* _Selected extract_:

-- start --

# Puppies love crates



## jmm (Nov 23, 2004)

Mr. Peepers loves his crate. When we go upstairs to get ready for bed at night, he gets in his crate on his own and puts himself to bed. During the day I bring his crate downstairs for when we leave the house. If it gets late, he gets in his crate and goes to sleep. 

Just goes to show you dogs don't mind being crated if properly introduced.


----------



## oiseaux (Feb 16, 2008)

Mr. Peepers looks so content. :biggrin: Uno also puts himself to sleep in his crate each night and when he wants to nap. Even though he gets free reign in the house for always behaving so well (no accidents and doesn't go where he shouldn't) and he also has a cushy bolster bed, he'd much rather sleep on the pad in his crate (or on my chest like a baby :wub: ). Every once in a blue moon he'll want to sleep on his back just outside his crate and it's funny to watch him dreaming with his various leg-in-the-air positions. :rofl:


----------



## MandyMc65 (Jun 14, 2007)

Peepers is *SO* adorable :wub:

Here's Jax in his crate. We have 2. One in the livingroom and one in the bedroom. He hangs out his quite often on his own.
[attachment=40688:Jax_Crate.JPG]

We just have to be careful - he REALLY like his crate pads


----------



## tamizami (May 1, 2007)

Oooh Peepers and Jax look so cute in their crates! Crates are nice safe places where nothing bad happens. Stuart loves his and happily goes in it. He wants a sister in the one next to him though.....he doesn't understand why its empty.


----------



## joyomom (Jan 13, 2008)

Peepers looks so cute!!! 

Look at that face :wub: :wub: :wub:


----------



## Nikki's Mom (Feb 13, 2008)

He's so cute! Nikki likes her crate, too. When I get ready to go out, she goes in her crate and stays there, even with the door open, until I come home.

-- end --

Saved data entries:
-- start --

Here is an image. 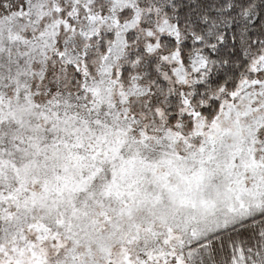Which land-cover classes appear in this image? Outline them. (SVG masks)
Instances as JSON below:
<instances>
[{
	"label": "snow or ice",
	"instance_id": "6c2138e0",
	"mask_svg": "<svg viewBox=\"0 0 264 264\" xmlns=\"http://www.w3.org/2000/svg\"><path fill=\"white\" fill-rule=\"evenodd\" d=\"M0 264H264V0H0Z\"/></svg>",
	"mask_w": 264,
	"mask_h": 264
}]
</instances>
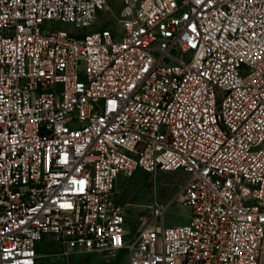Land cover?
<instances>
[{
    "label": "built area",
    "instance_id": "built-area-1",
    "mask_svg": "<svg viewBox=\"0 0 264 264\" xmlns=\"http://www.w3.org/2000/svg\"><path fill=\"white\" fill-rule=\"evenodd\" d=\"M139 171L187 176L186 224L154 201L128 230L116 186ZM44 242L264 264V0H0V264Z\"/></svg>",
    "mask_w": 264,
    "mask_h": 264
},
{
    "label": "rangeland",
    "instance_id": "rangeland-1",
    "mask_svg": "<svg viewBox=\"0 0 264 264\" xmlns=\"http://www.w3.org/2000/svg\"><path fill=\"white\" fill-rule=\"evenodd\" d=\"M115 8L117 2L112 3ZM116 13V12H115ZM112 15L104 13V20H110ZM102 20V23L105 22ZM63 30H70L68 26H62ZM90 30H85L87 33ZM187 176L181 172L155 173L137 172L132 178H119L116 186L117 198L126 207L127 228L133 235H137L142 225L150 218L148 208L157 201L168 206L164 218L167 227L182 226L187 223L189 209L180 202L182 184ZM38 264H106L98 255L73 256L67 262L59 256L58 245L52 242H44L39 245ZM116 264H126L125 261Z\"/></svg>",
    "mask_w": 264,
    "mask_h": 264
}]
</instances>
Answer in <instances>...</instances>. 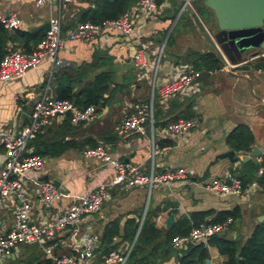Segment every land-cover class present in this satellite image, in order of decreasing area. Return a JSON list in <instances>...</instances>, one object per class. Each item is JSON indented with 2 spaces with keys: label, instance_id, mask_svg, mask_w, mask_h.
Masks as SVG:
<instances>
[{
  "label": "crops",
  "instance_id": "crops-1",
  "mask_svg": "<svg viewBox=\"0 0 264 264\" xmlns=\"http://www.w3.org/2000/svg\"><path fill=\"white\" fill-rule=\"evenodd\" d=\"M14 1L26 4L30 0H1L0 9L6 10L8 6L12 9L10 4ZM95 1L73 0L59 7L56 4L52 5V9L54 12H59L61 24L70 21L74 24L80 8L93 6ZM179 1L181 0L156 1L157 7L153 15L144 17L138 13L134 16V23L138 25L140 38L145 44L148 65L135 67L132 63L131 55L137 45L133 34L119 35L112 30H105L89 40L66 39L57 50L56 57L60 61L57 66H53L50 61L42 60L27 68L16 78L6 82L0 80V133L11 127L18 128L25 122L27 120L25 114L20 117V113H27L32 101L39 95H57L63 89L74 93L89 83H96L101 87L104 86L100 97L103 102L98 106L96 116L92 120L77 121L79 123L73 135L74 139L90 136L102 140L103 137L112 155L135 165L140 171H148L149 130L145 133L131 132L116 137L114 127L123 111L130 108L132 101L148 97L151 63L161 44L159 37L171 19L170 15L175 14L173 9ZM201 2L203 3L202 0ZM25 6L27 10L22 9L32 12L29 4ZM49 14L48 10V16ZM47 18L21 19L22 27L30 30ZM215 31L216 29L213 33ZM204 48V50L212 49L219 54V66L209 72L206 71L205 76L197 77L188 92L172 94L165 102L157 96L153 100V111L156 110L157 114L156 124L153 126L154 145L157 147L153 155V172L159 173L167 167L182 165L186 168L187 175L169 184L155 182L149 189L144 184L132 186L112 184L100 208L84 213L80 219V225L95 233L98 239L95 247L99 246V248L94 249L88 264H115V262H102L100 257L102 250L111 246L110 249L116 248L122 251L129 244L132 245L138 230H135L136 233L134 232L128 239L123 236L124 229L132 224L130 219L133 222L137 221L143 208L142 219L146 213L148 218L154 221L155 226L164 230L179 216H188L193 211L208 208L229 209L237 206L240 216L234 220V226L232 225L229 230L231 235L246 234L252 222L257 220V215L264 213V187L259 183L256 186L245 187L239 194L228 195H217L205 186V182L214 175L233 167L241 169L247 166L243 161L215 157L218 152L230 148L224 136L235 124L245 123L253 135V142L264 143V113H254L250 109L254 103L261 104V107L264 105V93L261 92L263 89L259 81L247 85L249 74L253 72L252 67L247 69L235 66L236 62L249 64L242 55L240 60L232 61L215 38L211 46L207 43V47ZM260 56L264 58V54ZM185 64L190 63L171 53H165L162 47L158 76L161 78L168 76L171 71H176ZM260 69L258 66L254 71ZM188 103L198 117L197 124L181 137L165 131V124L160 122L178 113L180 108ZM62 118L63 116L53 117L47 123L50 129L45 132L46 136L52 135ZM254 127H257V130ZM81 148L69 146L58 155H44L43 166L37 176L42 177L46 174L49 179H57L58 187L74 195L85 192L97 182L111 179L114 174L113 166L110 163H102L94 157L83 156L80 153ZM244 152L246 151H235L239 156ZM263 155L264 153L253 162H258ZM248 160L252 161L250 158ZM263 165L259 167L262 168ZM254 176L256 178L258 176L256 169L252 177ZM26 189L33 201L30 215L36 222L56 215L70 200L68 196L60 197L49 209L42 210L36 200L35 185L32 180L26 181ZM169 213H173V219L166 225L165 219ZM244 218L247 219L245 224L242 222ZM112 220H116L115 230L109 238L101 241L103 228ZM240 222L242 223L239 225ZM9 223L10 211L4 205L0 209V229L7 227ZM47 242L53 244L54 252H67L72 247V241L67 238L65 229H61L51 239L41 243L18 244L10 255L12 259H0V262L13 260L24 253L23 255L29 258L37 255V260L42 263V260L48 256L41 246ZM35 246L40 249L34 255L32 251ZM206 247L210 264H225V255L219 253L215 245L207 244ZM165 249L157 244L153 247L151 243L145 247L144 253L152 264H176L181 248Z\"/></svg>",
  "mask_w": 264,
  "mask_h": 264
},
{
  "label": "built area",
  "instance_id": "built-area-1",
  "mask_svg": "<svg viewBox=\"0 0 264 264\" xmlns=\"http://www.w3.org/2000/svg\"><path fill=\"white\" fill-rule=\"evenodd\" d=\"M71 1L73 0H32L35 6L47 5L50 11L47 18L48 27L43 30L41 37L31 49L10 48L2 53L1 81L6 82L20 76L27 68L42 60L50 61L53 66H57L60 61L56 53L66 39L89 40L105 30H112L119 35L133 34L137 45L131 55L132 63L135 67L148 65L145 44L140 38L138 25L133 19L138 13L144 17L153 15L157 7L156 0H135L116 17H107L101 22L89 19L79 20L70 27L62 29L60 14L53 11L52 5L56 4L59 7ZM0 22L6 28L22 27L21 18L9 6L6 10L0 9ZM162 47L163 42L159 45L151 63L148 97L132 101L130 108L123 111L114 127L119 137L131 132L145 133L149 130L148 171H140L135 165L112 155L105 142L97 140L92 145L83 146L80 153L86 157H94L102 163H110L114 168V174L108 181L97 182L85 192L74 195L54 185L51 179H42L37 176L42 169L44 156L38 152H31L27 145L28 139L53 117L68 114L72 122L92 120L97 113V107L93 103L79 106L65 97L41 94L32 101L27 112L29 118L25 122L18 128L11 127L0 133L2 147L0 209L6 205L10 211L9 225L0 229V259L10 256L20 243H41L51 239L59 230L65 229L67 238L72 241L71 250L54 252L53 244L47 242L41 246L43 252L50 257L53 264H88L95 248L97 235L86 227H82L80 219L84 213L100 208L112 184L126 186L144 184L149 189L155 182L169 184L187 175V170L182 165L167 167L159 173L153 172V155L157 151L153 136V100L157 96L165 102L172 94L188 92L202 69L185 64L180 69L171 71L168 76L159 77V58ZM197 122L196 114L189 117L179 116L169 120L164 125V129L172 135L181 137ZM261 172L262 168L258 167L256 174L259 175ZM28 180H32L35 185L36 200L42 210L49 209L57 199L63 196L70 197L69 202L56 215L41 222L34 221L30 215L33 201L26 189ZM257 184L256 176L243 182L235 167L214 175L205 182V186L217 195L239 194L245 187ZM231 222L230 216L218 221H198L192 224L186 233L173 234L170 245L174 249H180L187 242L205 241L212 234L228 231ZM130 247L131 244L122 251L111 248L101 253L102 262L123 264Z\"/></svg>",
  "mask_w": 264,
  "mask_h": 264
},
{
  "label": "trees",
  "instance_id": "trees-1",
  "mask_svg": "<svg viewBox=\"0 0 264 264\" xmlns=\"http://www.w3.org/2000/svg\"><path fill=\"white\" fill-rule=\"evenodd\" d=\"M135 0H96L93 6H84L80 8V11L76 14V21L89 19L94 22H101L107 17H116L124 9L128 8ZM157 2L159 0H156ZM73 24L72 21L67 24H61V28L65 29ZM43 30L31 31L28 28H6L0 22V57L2 53L10 48H21L23 50L31 49L36 41L41 37ZM165 44V42H164ZM163 44V46H164ZM193 67L202 70H213L220 62V57L217 52L212 49L204 51H192L188 53L184 58ZM104 86H100L96 83H89L82 89L74 93H70L69 90L63 89L57 94L59 97H65L71 99L79 106H84L88 103H93L98 106L102 104L101 92ZM193 110L190 107V103L182 106L180 111L169 119H165L160 124H166L169 120L175 119L179 116L189 117L194 115ZM156 110L153 111V126L156 124ZM79 122H72L69 115H63L62 120L56 125V130L50 136H46L45 132L50 129L48 125L40 126L34 135L28 139L27 145L31 152H38L44 155L55 156L60 154L65 148L69 146L83 147L85 145H92L97 140L93 137H84L81 139H74L73 135L78 128ZM64 135H70L68 138L62 137ZM114 135L118 136L114 131ZM113 139V137H111ZM102 137V141L104 142ZM225 142L234 149V151H247L250 145L253 143V135L249 127L242 122L235 124L230 128L225 136ZM106 142V141H105ZM243 164L247 165L239 169L235 167L243 182L249 181L253 175L254 170L259 165L264 164V155L258 162L250 160L243 161ZM250 178V179H249ZM257 182L264 187V172L262 171L257 176ZM230 216L232 222L230 228L234 223V220L240 216L239 208L233 206L229 209H205L199 211H193L188 216L181 215L179 218L168 228L162 230L155 226L153 220L144 215L135 239L127 253L123 264H152L148 259L147 254L144 253V249L147 245H162L165 249L171 248L170 238L175 233H186L189 227L197 223L198 221H218L225 217ZM132 224L124 229L123 236L130 239L137 226L136 222L130 219ZM116 220L110 221L101 232V241L109 238L112 232L115 230ZM229 230L221 233H215L207 237L205 241L187 242L184 247H181V252L177 256L176 264H198L203 263L207 258V244L215 245L219 253L225 255V264H264V219L255 220L250 225L249 231L244 234H229ZM111 247V246H109ZM107 247L102 250L106 252L110 248ZM99 248V246L94 249ZM165 249V250H166ZM34 255L36 253H33ZM18 258V257H17ZM34 260V261H33ZM13 261V260H11ZM10 261V262H11ZM35 257L27 256L25 264H50L52 260L50 257L44 258L42 263Z\"/></svg>",
  "mask_w": 264,
  "mask_h": 264
},
{
  "label": "rangeland",
  "instance_id": "rangeland-1",
  "mask_svg": "<svg viewBox=\"0 0 264 264\" xmlns=\"http://www.w3.org/2000/svg\"><path fill=\"white\" fill-rule=\"evenodd\" d=\"M27 4L30 5L32 12L26 11L27 6L25 5ZM10 5L12 10H14L22 20H28L29 18L46 19L48 17L46 4L35 6L30 0L29 3L26 4L14 1ZM173 12L178 14L175 18H171L169 20L159 37L161 38V42H163V44L165 42L163 46L165 53H171L173 56L184 58L192 51H203L205 49L204 47H207V43H210V46L212 45V40H214L213 31L216 29V18L212 8L203 4L201 0H185L183 2L179 1L173 9ZM30 13L33 15H30ZM261 25L264 27V19L262 20ZM252 49L253 47H249L248 50L241 54L251 65L253 70V72L249 74L247 85H251L253 82L259 81L263 89L261 92L264 93V58H261L260 55L249 58V50ZM253 50L264 51V46L254 47ZM258 66L261 69L259 71H254V68ZM250 109L254 113H264V105L261 107V104L259 105L258 103L252 104ZM254 129L257 130V127H254ZM143 213L144 208L140 217L136 221L137 226L135 230H138L137 227L140 226V220H142ZM246 221V218L242 220L244 224ZM242 222H240L239 225ZM38 249L40 248L35 246L33 249L34 251L32 252L38 253ZM23 254L24 253L20 254L18 258H14L13 261L9 260L4 262L3 260H6L7 258L12 259L10 256H6L0 264H25L27 255Z\"/></svg>",
  "mask_w": 264,
  "mask_h": 264
},
{
  "label": "water",
  "instance_id": "water-1",
  "mask_svg": "<svg viewBox=\"0 0 264 264\" xmlns=\"http://www.w3.org/2000/svg\"><path fill=\"white\" fill-rule=\"evenodd\" d=\"M184 0H181L183 2ZM203 3L212 8L216 18V31L213 33L215 40L219 43L224 53L232 60L238 61L241 58V52L249 47L264 46V28L262 27V20L264 19V0H202ZM178 13L170 15V18H175ZM47 20L31 27L30 30L47 29ZM231 47L226 48L225 45ZM230 50L236 51L233 56ZM238 68L250 69L251 65L245 62H236ZM219 66V63H218ZM206 75V71L202 70L198 77ZM27 113L21 112L20 117ZM264 143L254 141L249 150L242 155L235 153L234 149L228 148L216 154L217 157H227L230 161H245L247 159L257 160L259 156L264 153ZM264 172V165L262 166ZM42 179H48L46 174H43ZM54 185L58 181L55 178L51 179ZM173 219V213H169L165 219L168 225ZM257 220L264 219V213L257 215ZM138 228V227H137ZM137 231V230H136ZM136 233V232H135ZM98 243V239L96 240ZM205 264H209V259H204Z\"/></svg>",
  "mask_w": 264,
  "mask_h": 264
},
{
  "label": "flooded vegetation",
  "instance_id": "flooded-vegetation-1",
  "mask_svg": "<svg viewBox=\"0 0 264 264\" xmlns=\"http://www.w3.org/2000/svg\"><path fill=\"white\" fill-rule=\"evenodd\" d=\"M225 46H226V48L231 47V45L229 46V44L228 45L226 44ZM253 49H254V47H253ZM253 49L249 50L250 54H248L249 55L248 57H250V58H253V57L257 56V55L264 54V51H262V50L258 51V50H253ZM246 50H248V48H246L243 52H241V54H243ZM230 52L232 53L233 56H235L237 54L236 51H233V50H230Z\"/></svg>",
  "mask_w": 264,
  "mask_h": 264
}]
</instances>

-- end --

* _Written problem 1_:
From the forum thread above about dogs and their crates, copy word for word the passage starting at "Peepers looks so cute!!!" and ending at "I come home.".
* _Written problem 2_:
Carry on the forum thread about dogs liking their crates, picking up right after its last post.

* _Task output 1_:
Peepers looks so cute!!! 

Look at that face :wub: :wub: :wub:


----------



## Nikki's Mom (Feb 13, 2008)

He's so cute! Nikki likes her crate, too. When I get ready to go out, she goes in her crate and stays there, even with the door open, until I come home.

* _Task output 2_:
----------



## CeeCee's Mom (Sep 14, 2006)

Love Peepers..........he is so cute relaxing there in his crate!!!! :tender: :tender:


----------



## jodublin (Sep 27, 2006)

i have never had a crate ,though iam thinking of buying one,after seeing your puppy :wub: :wub: jo


----------



## k/c mom (Oct 9, 2004)

Oh gosh, that is just the cutest picture!!! :wub: 

K & C like their crates, too. They go in them when they see that I'm getting ready to leave ...


----------



## jen_hedz (Mar 5, 2008)

Peepers and Jax look so adorable in their crates :wub: :wub: Ellie and Angelo also love their crates. They always go right in there when I say 'night night' and during the day I will find them in their crates at times too instead of in their day beds.


----------



## Missy&Maggie (Jun 17, 2007)

Peepers is too cute!!! :wub: :wub: 

Here are my two crate lovers:


----------



## harrysmom (Sep 28, 2007)

Teddy loves his crate, too. He sleeps in it all night long next to my bed even thought the door is open. 
I have a fuzzy white pad in there and sometimes I can't tell if he's in there!!


----------



## jaceybaby (Sep 16, 2008)

Jacey loves her's now! Although, it is not so stylish! She loves her old towel, though!!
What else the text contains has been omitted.